TEXTO FORNECIDO
━━━━━━━━

A idéia da criação dos Parangolés aparece para Oiticica no momento de seu envolvimento com o samba. O interesse por esta dança, por sua vez, nasceu, segundo o artista, de "uma necessidade vital de desintelectualização, de desinibição intelectual, da necessidade de uma livre expressão". O samba leva o participante a uma imersão no ritmo, na verdade, a uma identificação completa e vital do ato com o ritmo, fazendo com que o seu intelecto permaneça obscurecido diante das imagens móveis, constantemente improvisadas, rápidas e inapreensíveis durante a dança. Esta experiência da "lucidez expressiva da imanência", obtida na dança, leva Oiticica a criar o Parangolé.
Parangolé são capas, estandartes, bandeiras para serem vestidas ou carregadas pelo participante de um happening. As capas são feitas com panos coloridos (que podem levar reproduções de palavras e fotos) interligados, revelados apenas quando a pessoa se movimenta. A cor ganha um dinamismo no espaço através da associação com a dança e a música. A obra só existe plenamente, portanto, quando da participação corporal: a estrutura depende da ação. A cor assume, desse modo, um caráter literal de vivência, reunindo sensação visual, táctil e rítmica. O participante vira obra ao vesti-lo, ultrapassando a distância entre eles, superando o próprio conceito de arte.
Mas que fique claro, ao vestir o Parangolé o corpo não é o suporte da obra. Oiticia diz que se trata de "incorporação do corpo na obra e da obra no corpo". Nessa espécie de anti-arte, diz Oiticia, "o objetivo é dar ao público a chance de deixar de ser público espectador, de fora, para participante na atividade criadora".

━━━━━━━━

Entradas de dados
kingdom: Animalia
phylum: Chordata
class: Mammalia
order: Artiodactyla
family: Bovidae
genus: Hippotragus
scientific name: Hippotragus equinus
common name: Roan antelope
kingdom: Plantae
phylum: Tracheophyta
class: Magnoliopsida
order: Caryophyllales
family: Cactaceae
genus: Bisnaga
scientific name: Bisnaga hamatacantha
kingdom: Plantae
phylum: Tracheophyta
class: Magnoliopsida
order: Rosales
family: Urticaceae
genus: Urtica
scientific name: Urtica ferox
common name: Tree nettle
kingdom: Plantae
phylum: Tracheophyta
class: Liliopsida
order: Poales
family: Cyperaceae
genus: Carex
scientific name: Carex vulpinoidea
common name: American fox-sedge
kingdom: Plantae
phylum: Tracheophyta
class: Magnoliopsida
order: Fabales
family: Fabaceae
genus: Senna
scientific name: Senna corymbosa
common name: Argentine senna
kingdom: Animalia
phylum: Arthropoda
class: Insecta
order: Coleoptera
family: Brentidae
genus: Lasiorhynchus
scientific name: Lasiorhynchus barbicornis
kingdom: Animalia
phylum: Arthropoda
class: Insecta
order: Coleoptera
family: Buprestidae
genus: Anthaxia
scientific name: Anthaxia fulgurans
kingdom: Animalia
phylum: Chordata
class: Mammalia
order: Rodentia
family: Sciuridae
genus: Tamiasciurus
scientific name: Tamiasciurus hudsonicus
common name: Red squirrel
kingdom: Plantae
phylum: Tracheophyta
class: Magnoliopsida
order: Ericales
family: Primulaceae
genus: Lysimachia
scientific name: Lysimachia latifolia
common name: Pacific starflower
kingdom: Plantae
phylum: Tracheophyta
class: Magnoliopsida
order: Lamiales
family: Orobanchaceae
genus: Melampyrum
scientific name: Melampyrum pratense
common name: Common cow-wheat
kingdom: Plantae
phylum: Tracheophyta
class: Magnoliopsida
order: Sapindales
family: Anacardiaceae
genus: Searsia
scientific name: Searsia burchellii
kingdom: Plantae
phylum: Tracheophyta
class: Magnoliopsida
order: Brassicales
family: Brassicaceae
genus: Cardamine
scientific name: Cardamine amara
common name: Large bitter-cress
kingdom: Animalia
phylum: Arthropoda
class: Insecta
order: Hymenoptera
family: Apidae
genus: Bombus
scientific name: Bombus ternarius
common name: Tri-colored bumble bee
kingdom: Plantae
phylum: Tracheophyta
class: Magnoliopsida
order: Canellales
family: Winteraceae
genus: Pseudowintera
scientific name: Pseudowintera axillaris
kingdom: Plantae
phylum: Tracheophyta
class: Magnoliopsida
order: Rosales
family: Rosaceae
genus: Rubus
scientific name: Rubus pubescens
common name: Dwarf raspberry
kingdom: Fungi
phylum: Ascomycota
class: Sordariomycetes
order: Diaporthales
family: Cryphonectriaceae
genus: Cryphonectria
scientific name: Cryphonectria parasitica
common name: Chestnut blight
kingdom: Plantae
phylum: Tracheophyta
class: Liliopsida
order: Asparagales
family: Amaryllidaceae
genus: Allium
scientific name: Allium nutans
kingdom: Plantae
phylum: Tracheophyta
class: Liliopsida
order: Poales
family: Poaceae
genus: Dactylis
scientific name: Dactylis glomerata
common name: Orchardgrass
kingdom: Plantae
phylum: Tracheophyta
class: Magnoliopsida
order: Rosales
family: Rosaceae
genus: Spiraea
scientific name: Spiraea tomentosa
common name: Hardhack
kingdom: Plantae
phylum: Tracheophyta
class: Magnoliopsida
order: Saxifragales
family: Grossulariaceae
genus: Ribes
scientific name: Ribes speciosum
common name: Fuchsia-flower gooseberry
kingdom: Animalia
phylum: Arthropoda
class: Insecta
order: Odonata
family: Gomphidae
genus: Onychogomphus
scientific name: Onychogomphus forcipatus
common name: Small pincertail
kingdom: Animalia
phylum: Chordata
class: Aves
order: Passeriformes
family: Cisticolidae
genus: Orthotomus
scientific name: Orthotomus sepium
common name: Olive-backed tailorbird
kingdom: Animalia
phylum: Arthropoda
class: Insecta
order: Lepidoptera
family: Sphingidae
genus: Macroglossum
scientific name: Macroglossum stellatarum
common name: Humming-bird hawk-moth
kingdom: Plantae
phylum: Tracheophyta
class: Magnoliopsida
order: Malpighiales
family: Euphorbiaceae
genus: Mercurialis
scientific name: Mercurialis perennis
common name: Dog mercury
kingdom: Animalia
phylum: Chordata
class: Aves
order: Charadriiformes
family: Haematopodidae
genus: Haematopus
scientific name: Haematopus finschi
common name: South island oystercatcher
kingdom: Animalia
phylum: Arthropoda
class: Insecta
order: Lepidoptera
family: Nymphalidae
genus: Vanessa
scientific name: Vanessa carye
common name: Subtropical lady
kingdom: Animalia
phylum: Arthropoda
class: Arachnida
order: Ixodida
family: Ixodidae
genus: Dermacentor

━━━━━━━━

ENUNCIADO A
De acordo com o texto sobre os Parangolés, de que são feitas as capas?
ENUNCIADO B
Por favor, dê continuidade ao texto sobre os Parangolés a partir da última frase.
A listagem não tem relação com o texto sobre os Parangolés.

RESPOSTA A
De panos coloridos interligados, que podem levar reproduções de palavras e fotos.

RESPOSTA B
Com o Parangolé Oiticia propõe ao espectador (agora participante) em lugar de meramente contemplar a cor, vestir-se nela. Este simples ato, que libera o participante do domínio da sensação visual, produz uma "maravilhosa sensação de expansão", criada pela incorporação dos elementos da obra numa vivência total do espectador.
O crítico Mário Pedrosa comenta a origem da criação do Parangolé por Oiticica: "Foi durante a iniciação ao samba, que o artista passou da experiência visual, em sua pureza, para a experiência de tato, do movimento, da fruição sensual dos materiais, em que o corpo inteiro, antes resumido na aristocracia distante do visual, entra como fonte total da sensorialidade".
Dá-se início a uma nova visão de como o ser humano e uma obra de arte podem integrar-se: a morte do espectador e o nascimento do participante.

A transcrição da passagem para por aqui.